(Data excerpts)
=======

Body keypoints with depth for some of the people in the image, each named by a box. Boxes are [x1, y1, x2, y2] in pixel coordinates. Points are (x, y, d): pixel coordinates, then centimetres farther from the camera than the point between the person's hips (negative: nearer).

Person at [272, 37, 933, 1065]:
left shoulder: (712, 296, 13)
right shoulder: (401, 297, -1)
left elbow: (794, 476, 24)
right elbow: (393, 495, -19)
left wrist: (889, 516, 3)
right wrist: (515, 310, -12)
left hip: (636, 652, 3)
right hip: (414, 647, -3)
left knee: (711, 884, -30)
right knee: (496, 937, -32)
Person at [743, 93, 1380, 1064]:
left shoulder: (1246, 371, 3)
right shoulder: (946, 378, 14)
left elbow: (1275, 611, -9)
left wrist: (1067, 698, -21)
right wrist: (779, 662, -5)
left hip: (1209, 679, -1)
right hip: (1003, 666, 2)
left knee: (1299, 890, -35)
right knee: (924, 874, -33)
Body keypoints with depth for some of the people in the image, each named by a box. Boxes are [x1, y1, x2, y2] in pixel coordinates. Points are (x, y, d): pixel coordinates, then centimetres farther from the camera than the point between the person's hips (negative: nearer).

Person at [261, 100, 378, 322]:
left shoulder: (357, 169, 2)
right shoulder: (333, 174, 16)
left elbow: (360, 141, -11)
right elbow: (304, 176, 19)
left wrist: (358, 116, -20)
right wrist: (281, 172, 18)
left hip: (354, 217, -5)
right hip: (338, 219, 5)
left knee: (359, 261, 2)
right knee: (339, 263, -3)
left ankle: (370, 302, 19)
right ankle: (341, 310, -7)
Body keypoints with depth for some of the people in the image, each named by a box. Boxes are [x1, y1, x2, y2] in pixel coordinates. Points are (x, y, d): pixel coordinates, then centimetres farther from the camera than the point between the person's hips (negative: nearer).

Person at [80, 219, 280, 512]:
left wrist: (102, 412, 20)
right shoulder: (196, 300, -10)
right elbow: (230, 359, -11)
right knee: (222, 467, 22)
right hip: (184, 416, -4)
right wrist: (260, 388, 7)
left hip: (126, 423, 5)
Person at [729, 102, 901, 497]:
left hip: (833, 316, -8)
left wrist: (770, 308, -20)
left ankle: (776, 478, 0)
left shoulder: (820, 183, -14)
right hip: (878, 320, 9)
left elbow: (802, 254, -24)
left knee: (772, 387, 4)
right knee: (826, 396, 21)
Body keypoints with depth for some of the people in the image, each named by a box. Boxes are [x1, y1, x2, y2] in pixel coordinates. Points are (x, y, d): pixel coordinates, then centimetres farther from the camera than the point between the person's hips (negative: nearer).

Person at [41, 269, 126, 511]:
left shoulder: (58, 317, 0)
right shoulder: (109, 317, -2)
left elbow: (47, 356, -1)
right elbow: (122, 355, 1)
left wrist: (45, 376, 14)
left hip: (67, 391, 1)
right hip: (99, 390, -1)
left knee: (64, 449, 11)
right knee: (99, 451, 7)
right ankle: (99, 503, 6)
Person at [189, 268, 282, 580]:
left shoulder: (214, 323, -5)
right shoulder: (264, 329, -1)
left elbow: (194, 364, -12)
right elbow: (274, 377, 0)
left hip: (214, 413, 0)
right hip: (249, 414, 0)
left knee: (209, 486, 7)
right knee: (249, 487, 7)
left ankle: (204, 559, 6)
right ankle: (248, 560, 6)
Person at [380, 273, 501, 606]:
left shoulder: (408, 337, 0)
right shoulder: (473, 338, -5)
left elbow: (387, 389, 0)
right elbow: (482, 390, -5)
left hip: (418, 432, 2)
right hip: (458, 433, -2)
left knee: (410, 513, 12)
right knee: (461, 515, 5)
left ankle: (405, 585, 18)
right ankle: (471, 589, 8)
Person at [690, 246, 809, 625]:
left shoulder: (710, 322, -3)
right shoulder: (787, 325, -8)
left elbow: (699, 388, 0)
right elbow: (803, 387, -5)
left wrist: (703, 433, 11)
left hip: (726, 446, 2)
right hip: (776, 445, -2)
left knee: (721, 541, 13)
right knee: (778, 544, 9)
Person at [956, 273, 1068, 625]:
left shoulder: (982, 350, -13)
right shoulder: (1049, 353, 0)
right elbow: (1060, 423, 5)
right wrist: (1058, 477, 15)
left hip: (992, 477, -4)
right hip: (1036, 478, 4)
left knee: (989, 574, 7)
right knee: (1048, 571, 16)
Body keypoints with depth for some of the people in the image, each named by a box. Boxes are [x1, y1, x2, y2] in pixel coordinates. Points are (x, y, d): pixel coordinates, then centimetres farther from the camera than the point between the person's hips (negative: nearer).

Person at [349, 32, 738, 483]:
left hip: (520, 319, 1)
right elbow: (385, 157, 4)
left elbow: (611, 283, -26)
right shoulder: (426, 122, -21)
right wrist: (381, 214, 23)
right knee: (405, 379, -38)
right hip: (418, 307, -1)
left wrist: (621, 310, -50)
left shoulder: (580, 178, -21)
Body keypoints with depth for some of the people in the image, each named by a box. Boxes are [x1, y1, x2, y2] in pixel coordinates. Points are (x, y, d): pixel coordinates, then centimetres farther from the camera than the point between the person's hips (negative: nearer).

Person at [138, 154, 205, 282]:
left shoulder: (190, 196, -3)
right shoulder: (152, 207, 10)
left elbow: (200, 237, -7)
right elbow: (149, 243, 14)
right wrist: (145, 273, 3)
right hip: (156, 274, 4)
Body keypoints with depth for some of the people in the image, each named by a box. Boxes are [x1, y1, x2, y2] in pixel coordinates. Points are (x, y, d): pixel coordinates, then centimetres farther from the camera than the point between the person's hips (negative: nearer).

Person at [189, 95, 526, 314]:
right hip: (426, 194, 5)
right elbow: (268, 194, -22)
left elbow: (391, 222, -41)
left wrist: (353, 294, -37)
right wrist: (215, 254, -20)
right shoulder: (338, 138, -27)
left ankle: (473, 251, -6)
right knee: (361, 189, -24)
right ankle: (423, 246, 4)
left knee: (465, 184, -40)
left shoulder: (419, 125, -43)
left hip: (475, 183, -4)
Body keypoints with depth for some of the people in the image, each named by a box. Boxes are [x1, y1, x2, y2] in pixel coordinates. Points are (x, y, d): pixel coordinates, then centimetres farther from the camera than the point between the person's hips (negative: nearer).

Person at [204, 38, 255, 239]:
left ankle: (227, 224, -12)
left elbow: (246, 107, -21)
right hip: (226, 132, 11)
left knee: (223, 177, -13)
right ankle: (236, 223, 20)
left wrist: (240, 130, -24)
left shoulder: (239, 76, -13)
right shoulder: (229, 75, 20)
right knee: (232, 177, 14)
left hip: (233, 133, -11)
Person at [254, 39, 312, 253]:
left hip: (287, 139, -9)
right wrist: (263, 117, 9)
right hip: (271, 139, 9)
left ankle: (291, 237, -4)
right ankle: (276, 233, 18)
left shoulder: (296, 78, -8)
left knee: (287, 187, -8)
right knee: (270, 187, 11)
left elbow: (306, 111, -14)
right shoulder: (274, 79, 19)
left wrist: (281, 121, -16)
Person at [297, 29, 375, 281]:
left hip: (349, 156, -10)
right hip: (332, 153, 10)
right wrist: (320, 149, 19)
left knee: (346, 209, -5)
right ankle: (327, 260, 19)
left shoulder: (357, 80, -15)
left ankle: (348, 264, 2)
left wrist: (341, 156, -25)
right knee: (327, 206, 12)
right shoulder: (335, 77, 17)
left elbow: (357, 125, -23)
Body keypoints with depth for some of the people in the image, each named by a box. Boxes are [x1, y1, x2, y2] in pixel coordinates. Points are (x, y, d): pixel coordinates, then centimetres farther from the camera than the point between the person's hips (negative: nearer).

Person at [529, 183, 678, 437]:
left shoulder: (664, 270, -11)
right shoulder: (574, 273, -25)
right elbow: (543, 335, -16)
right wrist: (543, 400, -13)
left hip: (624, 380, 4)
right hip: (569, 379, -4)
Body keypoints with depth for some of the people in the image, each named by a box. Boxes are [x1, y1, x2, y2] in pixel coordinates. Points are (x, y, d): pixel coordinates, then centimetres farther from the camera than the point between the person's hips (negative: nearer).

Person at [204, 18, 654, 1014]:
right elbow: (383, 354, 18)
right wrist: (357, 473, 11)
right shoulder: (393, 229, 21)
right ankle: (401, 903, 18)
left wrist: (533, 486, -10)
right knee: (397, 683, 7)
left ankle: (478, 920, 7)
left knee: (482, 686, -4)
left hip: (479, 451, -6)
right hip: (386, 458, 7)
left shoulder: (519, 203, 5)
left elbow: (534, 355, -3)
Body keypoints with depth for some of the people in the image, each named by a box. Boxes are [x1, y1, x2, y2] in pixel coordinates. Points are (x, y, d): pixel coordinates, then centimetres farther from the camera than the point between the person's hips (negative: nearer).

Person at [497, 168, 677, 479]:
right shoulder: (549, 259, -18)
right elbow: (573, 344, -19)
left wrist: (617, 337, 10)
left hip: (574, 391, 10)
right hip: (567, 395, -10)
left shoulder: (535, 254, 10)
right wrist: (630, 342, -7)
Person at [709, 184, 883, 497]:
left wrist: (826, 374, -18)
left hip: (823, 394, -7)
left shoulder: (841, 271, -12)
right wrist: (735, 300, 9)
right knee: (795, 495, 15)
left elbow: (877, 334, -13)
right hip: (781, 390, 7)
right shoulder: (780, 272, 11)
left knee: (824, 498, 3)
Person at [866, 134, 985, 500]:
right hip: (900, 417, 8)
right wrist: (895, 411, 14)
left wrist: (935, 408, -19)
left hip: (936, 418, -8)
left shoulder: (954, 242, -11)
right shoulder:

=======

## PROBLEM DESCRIPTION
Copy out the lines above word for word, starting at the line containing "right knee: (1048, 571, 16)" and ending at the line containing "left shoulder: (580, 178, -21)", with both of those lines included.

## SOLUTION TO THIS TASK
right knee: (1048, 571, 16)
Body keypoints with depth for some of the people in the image, each named by a box. Boxes are [x1, y1, x2, y2] in pixel coordinates. Points are (x, y, d): pixel coordinates, then centimetres farther from the camera than the point between the person's hips (negative: nearer).

Person at [349, 32, 738, 483]:
left hip: (520, 319, 1)
right elbow: (385, 157, 4)
left elbow: (611, 283, -26)
right shoulder: (426, 122, -21)
right wrist: (381, 214, 23)
right knee: (405, 379, -38)
right hip: (418, 307, -1)
left wrist: (621, 310, -50)
left shoulder: (580, 178, -21)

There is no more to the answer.